Alas, this is no longer true, and while I can still conjure all the sweet (and bitter) memories associated with my rooting for Michigan football, I no longer care about the fate of them or any other team.
Reading an essay on “Why America Needs College Football” by two education scholars from Ohio State University makes me wonder if we have reached the bread and circuses period of our pandemic response.
I personally found the essay disheartening, and not just because I was raised a Michigan fan who loathed Ohio State. If college football is “an essential element of a functioning democracy,” I’m here to declare: RIP democracy 2020.
The notion that we can and should prioritize the (relatively) safe playing of college football over prioritizing maximizing the quality of college instruction is mind-boggling coming from two scholars/educators.
Their argument that we need the “distraction” of football leads to a CNN article that offers remedies for mental health challenges of the pandemic age that have nothing to do with watching football. We are told by the authors that we must “essentialize” football, which sounds like fancy academic talk that says football is more important than anything else.
To be sure, this attitude is nothing new. When I was at Clemson, it was strongly suggested we cancel Thursday afternoon classes when the Tigers had a weeknight home game that was going to be featured on ESPN. A walk around Clemson (and many other campuses) while looking through the eye of an ethnographer will reveal that football is very important to the modern university indeed.
If American public universities need college football, then I’m afraid we have gone past the point of the necessity of the educational mission of the public university. I hope this is not true. I’m about to publish a book that argues very strongly that this is not true, but then you read an essay by a couple of honest-to-goodness academics saying how important football is, and a guy starts to wonder.
I’ve been institutionally affiliated in various ways with a college for the last nine years that does not have a football team, and it appears to be functioning just fine. Has College of Charleston been misguided all these years?
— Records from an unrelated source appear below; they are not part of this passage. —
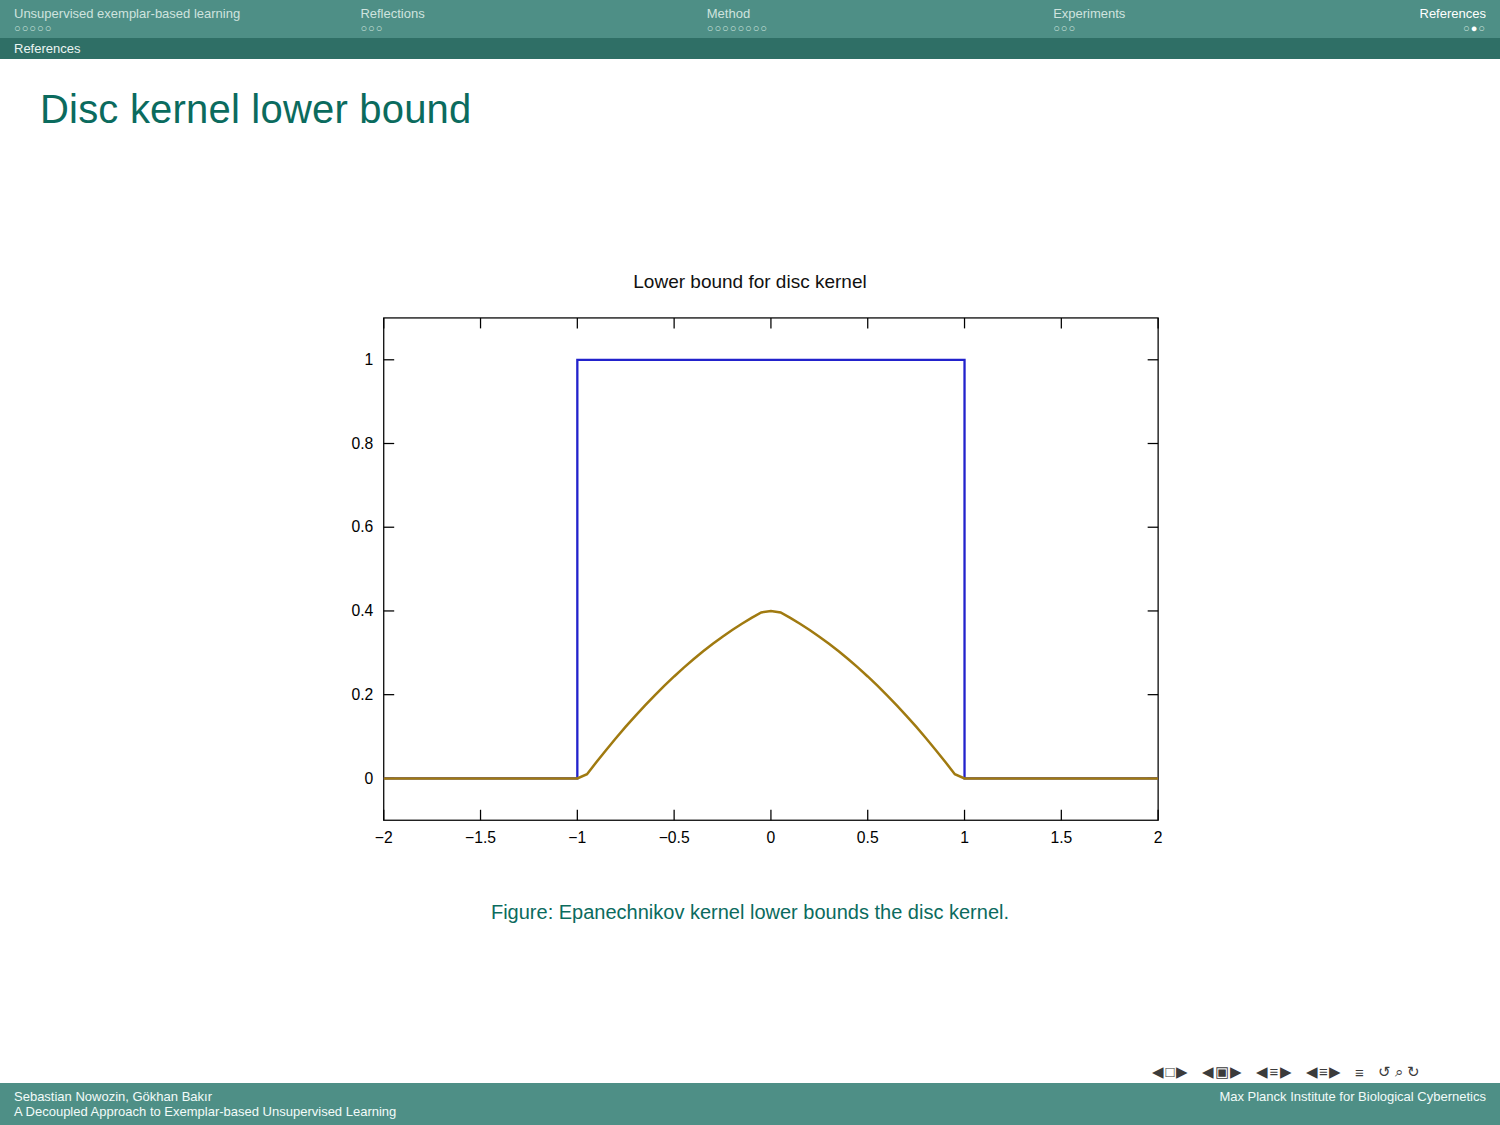Unsupervised exemplar-based learning ○○○○○
Reflections ○○○
Method ○○○○○○○○
Experiments ○○○
References ○●○
References
Disc kernel lower bound
Lower bound for disc kernel
1 0.8 0.6 0.4 0.2 0 −2 −1.5 −1 −0.5 0 0.5 1 1.5 2
Figure: Epanechnikov kernel lower bounds the disc kernel.
◀ □ ▶ ◀ ▣ ▶ ◀ ≡ ▶ ◀ ≡ ▶ ≡ ↺ ⌕ ↻
Sebastian Nowozin, Gökhan Bakır A Decoupled Approach to Exemplar-based Unsupervised Learning
Max Planck Institute for Biological Cybernetics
It’s true, I am fed up with life lived under a pandemic, but in my view, the fastest way to a life with fewer restrictions is to take the steps necessary to get the pandemic under control so our rates of infection start to look more like some of the countries of Europe that seem to be doing better on this front.
Over the years, my personal fandom has waned as the corruption of the NCAA and exploitation of athletes began to weigh on my conscience. It didn’t seem like something I could support while also believing in the educational mission of the institutions, so I stopped watching, and I’m here to tell you there’s other things to do with your Saturdays.
The pandemic is revealing many things, one of which is the incredible divide between the importance of football and the importance of academics at institutions like Ohio State. I have no desire to see the end of college football, but I support the end of the fiction of the “student athlete.” I believe we should work toward a system where the players are treated as professionals playing in the NFL minor leagues, which has the benefit of being accurate.
Spin off the teams into for-profit entities. Pay the players salaries commensurate with developing professionals and allow them to profit of their likenesses. End the institutional subsidies and instead have these new entities license the logos and pay rent for the facilities so football can be a pure revenue source for schools.
For those outside the Power Five conferences who cannot swing this, let them move to a sustainable model where athletics are an appropriately proportional part of the whole institution.
Let football players be athletes until they are done with athletics, after which we can welcome them back to spend their time as students.
If we do this, perhaps we can be a little less collectively confused about what mission our institutions are meant to serve.